Teen Rushed to Tampa Bay Hospital After Kissing Moccasin

It is official. I have finally read the most stupid bullgunk on the Internet ever. Seriously. It takes the cake and wins the award for most stupid, at least for now.

What do you know? Image from Daily Mail.
What do you know? Image from Daily Mail.

A Florida (explains a lot – sorry Florida) teen, 18, was hospitalized this past Saturday after he tried to kiss a cottonmouth.

Kiss. A. Cottonmouth.

I’m sure we are all familiar with what it is, but a cottonmouth, or water moccasin, is a fairly poisonous and mean-tempered snake that shows its white mouth when threatened. They are poisonous enough to be lethal; however, with quick treatment death is rare. Cottonmouths usually cause an individual to go grab a shotgun, rifle, pistol, shovel, flamethrower (whatever floats your boat) to kill it, or it causes an individual to run away screaming. I go for the latter.

Austin Hatfield of Wimauma, Florida felt differently about this snake. After catching it in his girlfriend’s yard a few days beforehand, he reportedly kept it in a pillowcase ON HIS BED to keep as a pet I guess? I mean, why else would you keep a cottonmouth or any sort of venomous reptile that could kill you? Two days later, while hanging out with friends, Hatfield took the snake out of the pillowcase to show his friends his new pet.

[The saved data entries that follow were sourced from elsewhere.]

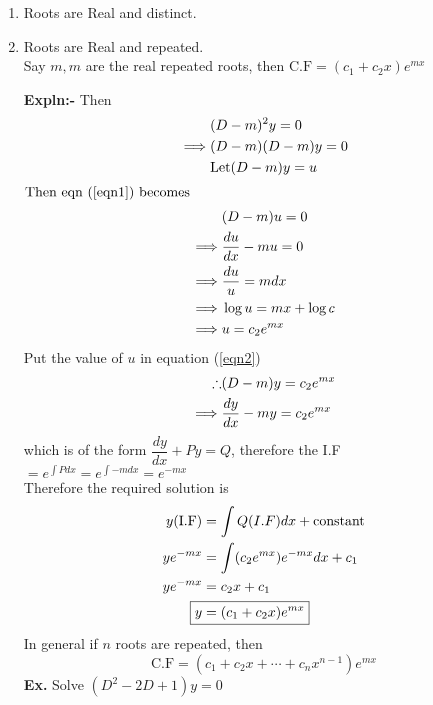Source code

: \documentclass[a4paper, titlepage]{article}
\begin{document}
    \begin{enumerate}[label = \textbf{Case \arabic*:-}]
        \item Roots are Real and distinct.
        \item Roots are Real and repeated. \hfill \\
        Say $ m, m $ are the real repeated roots, then
        $ \text{C.F} = (c_1 + c_2x)e^{mx} $
        \item[\textbf{Expln:-}] Then
        \setcounter{equation}{0}
        \begin{align}
            \notag & \notag (D-m)^2y = 0 \notag \\
            \implies & (D-m)(D-m)y = 0 \\
            & \text{Let} (D-m)y = u
        \end{align} 
        $\text{Then eqn (\ref{eqn1}) becomes}$
        \begin{align}
            & (D-m)u = 0 \notag \notag \\
            \implies & \dfrac{du}{dx} - mu = 0 \notag \\
            \implies & \dfrac{du}{u} = mdx \notag \\
            \implies & \log u = mx + \log c \notag \\
            \implies & u = c_2e^{mx} \notag
        \end{align}
        Put the value of $u$ in equation (\ref{eqn2})
        \begin{align}
            \therefore & (D-m)y = c_2e^{mx} \notag \\
            \implies & \dfrac{dy}{dx} - my = c_2e^{mx} \notag
        \end{align}
        which is of the form $\dfrac{dy}{dx} + Py = Q$, 
        therefore the  I.F $= e^{\int Pdx} = e^{\int -mdx} = e^{-mx}$ \hfil \\
        Therefore the required solution is
        \begin{align*}
            y(\text{I.F}) &= \displaystyle\int Q(I.F)dx + \text{constant} \\
            ye^{-mx} &= \displaystyle\int (c_2e^{mx})e^{-mx}dx + c_1 \\
            ye^{-mx} &= c_2x + c_1 \\
            \Aboxed{y &= (c_1 + c_2x)e^{mx}}
        \end{align*}
        In general if $n$ roots are repeated, then 
        \[ \boxed{\text{C.F} = (c_1 + c_2x + \cdots + c_nx^{n-1})e^{mx}} \]
        \textbf{Ex.  } Solve $(D^2 - 2D + 1)y = 0$ \hfill \\

\end{enumerate}
\end{document}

Please, don’t ever try to impress me with a cottonmouth, OK?

Authorities were told that Hatfield tried to kiss the snake. Hatfield’s friend, Jason Belcher, told Bay News 9:

“He kisses it right on the head. Right on the mouth. He’s not afraid of death.”

No sh**.

Belcher also added:

“He took it out, put it on his chest and it was acting funny, and it jumped up and got him…”

“Alright he’s kissed it 12 times. The 13 wasn’t a lucky one. We was sitting in the kitchen and he ran out of the room saying hospital, hospital. Now, now.”

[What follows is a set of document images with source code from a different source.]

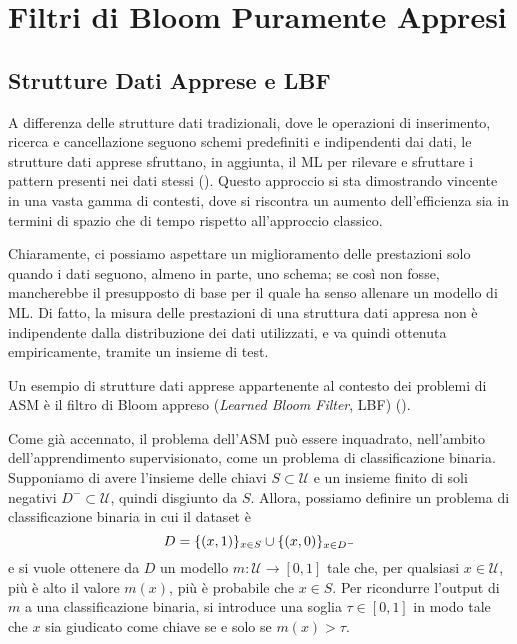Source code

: \chapter{Filtri di Bloom Puramente Appresi}
\label{ch:flf}

\section{Strutture Dati Apprese e LBF}
A differenza delle strutture dati tradizionali, dove le operazioni di inserimento, ricerca e cancellazione seguono schemi predefiniti e indipendenti dai dati, le strutture dati apprese sfruttano, in aggiunta, il ML per rilevare e sfruttare i pattern presenti nei dati stessi (\cite{ferragina2020learned}).
Questo approccio si sta dimostrando vincente in una vasta gamma di contesti, dove si riscontra un aumento dell'efficienza sia in termini di spazio che di tempo rispetto all'approccio classico.

Chiaramente, ci possiamo aspettare un miglioramento delle prestazioni solo quando i dati seguono, almeno in parte, uno schema; se così non fosse, mancherebbe il presupposto di base per il quale ha senso allenare un modello di ML. Di fatto, la misura delle prestazioni di una struttura dati appresa non è indipendente dalla distribuzione dei dati utilizzati, e va quindi ottenuta empiricamente, tramite un insieme di test.

Un esempio di strutture dati apprese appartenente al contesto dei problemi di ASM è il filtro di Bloom appreso (\textit{Learned Bloom Filter}, LBF) (\cite{kraska2018learned}).

Come già accennato, il problema dell'ASM può essere inquadrato, nell'ambito dell'apprendimento supervisionato, come un problema di classificazione binaria. 
Supponiamo di avere l'insieme delle chiavi $S \subset \mathcal{U}$ e un insieme finito di soli negativi $D^- \subset \mathcal{U}$, quindi disgiunto da $S$. Allora, possiamo definire un problema di classificazione binaria in cui il dataset è
\begin{equation}
    D = \{ (x,1) \}_{x \in S} \space \cup \space \{ (x,0) \}_{x \in D^-} 
\end{equation}
e si vuole ottenere da $D$ un modello $m : \mathcal{U} \rightarrow [0, 1]$ tale che, per qualsiasi $x \in \mathcal{U}$, più è alto il valore $m(x)$, più è probabile che $x \in S$. Per ricondurre l'output di $m$ a una classificazione binaria, si introduce una soglia $\tau \in [0,1]$ in modo tale che $x$ sia giudicato come chiave se e solo se $m(x)> \tau$.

“It was pretty frightening. We’ve done a lot of stuff together. This is the one thing that scared me the most.”

No sh**?

After being rushed to a Tampa Bay hospital and receiving several anti-venom treatments, he is expected to recover although he was in critical condition to begin with.

Gina Bailey, mother of Hatfield’s girlfriend:

“[Doctors] said that they had to ventilate him so he could breathe because of the swelling. And that was the first thing [I thought] — is he going to make it? I was very worried. I know that these snakes are very, very poisonous.”

Better yet? The apparent fan of snakes will possibly face charges as he was possessing the poisonous snake illegally. Venomous reptiles require a permit to be kept, which Hatfield did not have. The snake was captured and killed for identification purposes.

A spokesman for the Florida Fish and Wildlife Conservation Commission shared some information about the snake:

“It really doesn’t want to eat you, but it will protect itself. Cottonmouths have a reputation of being somewhat skittish when you get near them and they will readily defend themselves.”

No… really? Tell me more.

I’d say the bite and the recovery are enough without charges, but you really can’t beat stupid when it comes to keeping a poisonous snake, such as the cottonmouth, for a pet. I do hope Hatfield makes the full recovery like he’s expected to, but I do also hope, however, that he has taken something away from this experience… such as DON’T KEEP SNAKES IN YOUR BEDROOM AND TRY TO KISS THEM.